Por essa ótica, condutora de todas as ações governamentais, a idéia do senador Eduardo Suplicy de anunciar, às lágrimas, da tribuna do Senado que assinaria o requerimento de apoio à CPI mesmo à custa da legenda para tentar renovar seu mandato em 2006, foi um tiro de canhão.
Adepta dos gestos teatrais, a cúpula petista/governista não pode reclamar. Contra amigos (inclusive Suplicy) e inimigos, usa e abusa do manejo de emoções e por isso mesmo deu-se tão bem com o jeito Duda Mendonça de conquistar eleitores.
O PT deu-se mal em campanhas presidenciais anteriores e, de dois anos e meio para cá, no Governo, sempre que pretendeu acreditar mais em seus atributos políticos do que em suas habilidades de despertar e alimentar sentimentos positivos na opinião pública.
Se quiser virar esse jogo, vai precisar mudar de rumo: de joelhos dobrados e braços dados com Roberto Jefferson, dando a Anthony Garotinho a chance de tripudiar sobre suas aflições, o Governo não chegará a lugar algum. No máximo, conseguirá dilapidar de vez – e sem possibilidade de retorno – seu patrimônio ético.
Foi exatamente isso que Suplicy, outros tantos senadores que passaram a semana diante das câmeras de TV Senado prestando contas ao eleitorado em defesa da investigação política e mais os deputados petistas que mantiveram suas assinaturas até o fim perceberam. Movimentaram-se para fora de uma canoa furada.
Se vão conseguir, é outra história. Mas estão tentando bravamente escapar do naufrágio moral que o Governo vem produzindo para si e não é de hoje.
Todo mundo sabe, o processo de dilapidação não começou com o caso da corrupção nos Correios.
O episódio, ao contrário, deu ao Palácio do Planalto várias chances para se redimir. Se não queria a investigação no Congresso, muito bem, fizesse então movimentos competentes para esvaziar a CPI – por exemplo, tomando desde o início da oposição essa bandeira – e não para tentar impedi-la na forma bruta e a golpes de ironia, prepotência, desvarios históricos, fisiologismo explícito, ameaças vãs.
Estas, pobres coitadas, soam patéticas em regimes democráticos. Neles, as instituições e a sociedade reagem de imediato, deixando seus autores isolados na ilusão de que podem mais do que realmente podem.

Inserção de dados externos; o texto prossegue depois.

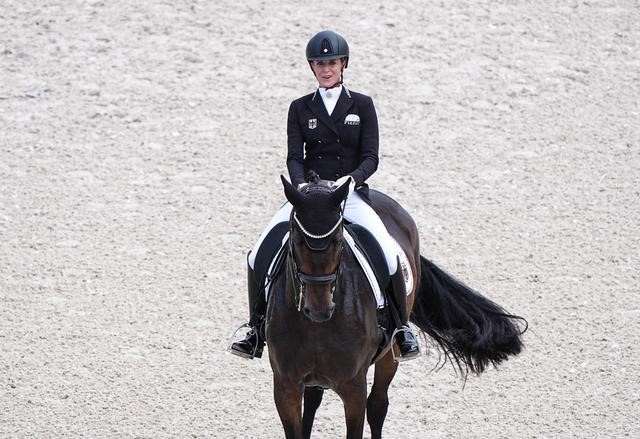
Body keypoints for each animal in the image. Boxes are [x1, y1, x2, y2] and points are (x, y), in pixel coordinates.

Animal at [264, 176, 524, 439]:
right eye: (296, 240)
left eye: (337, 241)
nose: (319, 310)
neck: (317, 328)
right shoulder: (285, 387)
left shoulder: (353, 387)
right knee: (314, 401)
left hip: (390, 352)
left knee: (378, 405)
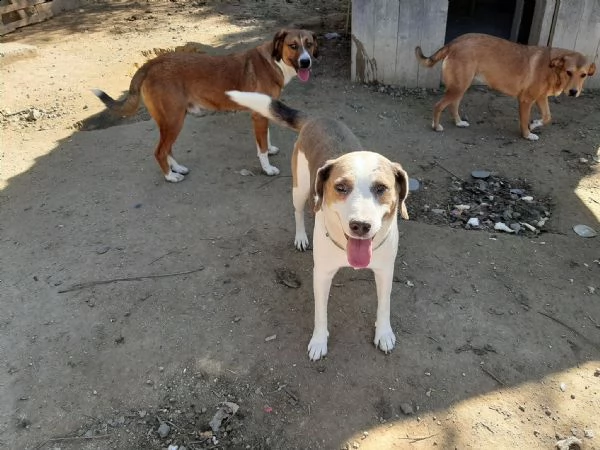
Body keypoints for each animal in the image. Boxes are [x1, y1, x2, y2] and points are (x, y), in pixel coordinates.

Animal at [92, 29, 318, 183]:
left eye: (309, 44)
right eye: (293, 46)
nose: (306, 62)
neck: (274, 61)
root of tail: (151, 64)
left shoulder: (264, 110)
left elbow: (265, 139)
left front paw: (269, 149)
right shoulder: (258, 115)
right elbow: (261, 147)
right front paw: (267, 168)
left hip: (171, 120)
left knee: (167, 148)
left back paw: (178, 168)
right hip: (174, 120)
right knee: (159, 151)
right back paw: (170, 176)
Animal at [227, 89, 410, 360]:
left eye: (381, 188)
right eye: (341, 187)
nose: (360, 225)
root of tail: (316, 118)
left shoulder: (385, 271)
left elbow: (384, 305)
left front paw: (384, 333)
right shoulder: (321, 275)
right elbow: (320, 314)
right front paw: (319, 341)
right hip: (300, 189)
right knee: (298, 211)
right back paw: (301, 237)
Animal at [418, 33, 596, 141]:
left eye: (583, 75)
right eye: (569, 72)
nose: (573, 92)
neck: (553, 67)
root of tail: (455, 42)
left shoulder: (541, 97)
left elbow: (547, 117)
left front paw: (534, 124)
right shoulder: (526, 100)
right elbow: (524, 121)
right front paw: (527, 134)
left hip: (461, 86)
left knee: (453, 105)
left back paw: (459, 122)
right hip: (458, 87)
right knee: (438, 105)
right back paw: (436, 126)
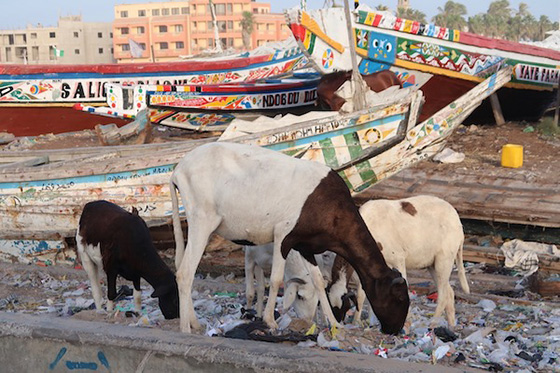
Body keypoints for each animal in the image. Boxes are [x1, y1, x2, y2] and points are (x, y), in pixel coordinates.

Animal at [168, 142, 410, 334]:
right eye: (399, 298)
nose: (395, 330)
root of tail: (178, 169)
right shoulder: (283, 234)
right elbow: (276, 279)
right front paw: (269, 321)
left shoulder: (306, 246)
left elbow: (319, 282)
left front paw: (334, 323)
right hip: (202, 219)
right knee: (185, 273)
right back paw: (185, 328)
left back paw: (194, 322)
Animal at [328, 195, 468, 326]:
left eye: (344, 306)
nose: (337, 321)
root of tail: (458, 222)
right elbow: (363, 294)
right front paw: (358, 321)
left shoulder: (397, 258)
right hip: (432, 263)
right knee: (449, 291)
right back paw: (451, 325)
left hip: (445, 257)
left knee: (443, 294)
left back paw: (433, 323)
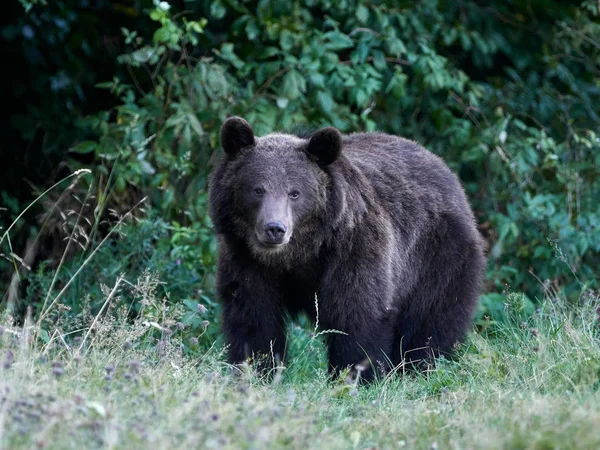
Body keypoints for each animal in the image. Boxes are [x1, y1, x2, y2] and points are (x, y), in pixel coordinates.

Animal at [209, 116, 486, 380]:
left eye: (295, 192)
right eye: (257, 189)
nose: (275, 229)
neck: (300, 254)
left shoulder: (353, 250)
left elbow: (357, 314)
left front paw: (355, 375)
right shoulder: (247, 260)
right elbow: (254, 319)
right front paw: (256, 371)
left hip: (438, 255)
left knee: (430, 320)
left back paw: (420, 367)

Anuncia-se nas versões "de bastidor" disseminadas a partir do Planalto que na volta da viagem à Ásia o presidente Luiz Inácio da Silva vai promover um "choque moral" na sua administração, reformar o ministério, demitir quem lhe macula a imagem, "requalificar" a base de apoio parlamentar, dar um basta na pressão, tratar a ferro e fogo os infiéis, recomeçar, enfim.
A menos que aqui no Brasil os auxiliares do presidente da República estejam desobedecendo às suas orientações, como crer na veracidade dessa disposição à mudança se os atos desmentem o discurso?
De nenhum líder no Congresso ou ministro se ouviu palavra no sentido de reconhecer o equívoco de tentar barrar a CPI distribuindo benesses oficiais, ameaçando acabar com o "pão-de-ló" dos aliados, semeando a instabilidade institucional.
Ao contrário, o que se viu na madrugada de ontem foram governistas se queixando da "falta de tempo" para comprar a retirada de mais assinaturas.
O que se viu e ouviu foram governistas anunciando o recurso a "todas as manobras regimentais" para postergar a instalação da CPI: contestação da existência de fato determinado e retirada do quorum das sessões, da mesma forma como o Governo vem obstruindo votações na Câmara porque discorda da pauta.
O que se viu e ouviu foram declarações de extermínio aos infiéis, ameaças de punições severas a petistas velhos de guerra, gente forjada na luta dos tempos adversos, cuja propositura agora é a de manutenção da fidelidade aos preceitos do partido.
Nesse diapasão, o Governo caminha célere para engrossar as fileiras de uma candidatura presidencial alternativa à reeleição de Lula, aos planos de Anthony Garotinho, aos projetos de retorno do PSDB, todos cenários previsíveis. Tal hipótese, dirá o leitor, é improvável, não se vislumbra no horizonte.
Mas a política não se move como se movem as nuvens, ao sabor do vento?
Pois aí é que está: nada é seguro, tudo se movimenta em função dos acontecimentos (os ventos) e da maneira como são percebidos pela sociedade e a ela comunicados.
É nessa batalha da comunicação e suas circunstâncias que o Governo perde terreno. Não dá mostras de conhecer o rumo da recuperação e prossegue cego e surdo à evidência de que em 2002 saiu-se dela vitorioso primeiro para só então ir buscar a glória nas urnas.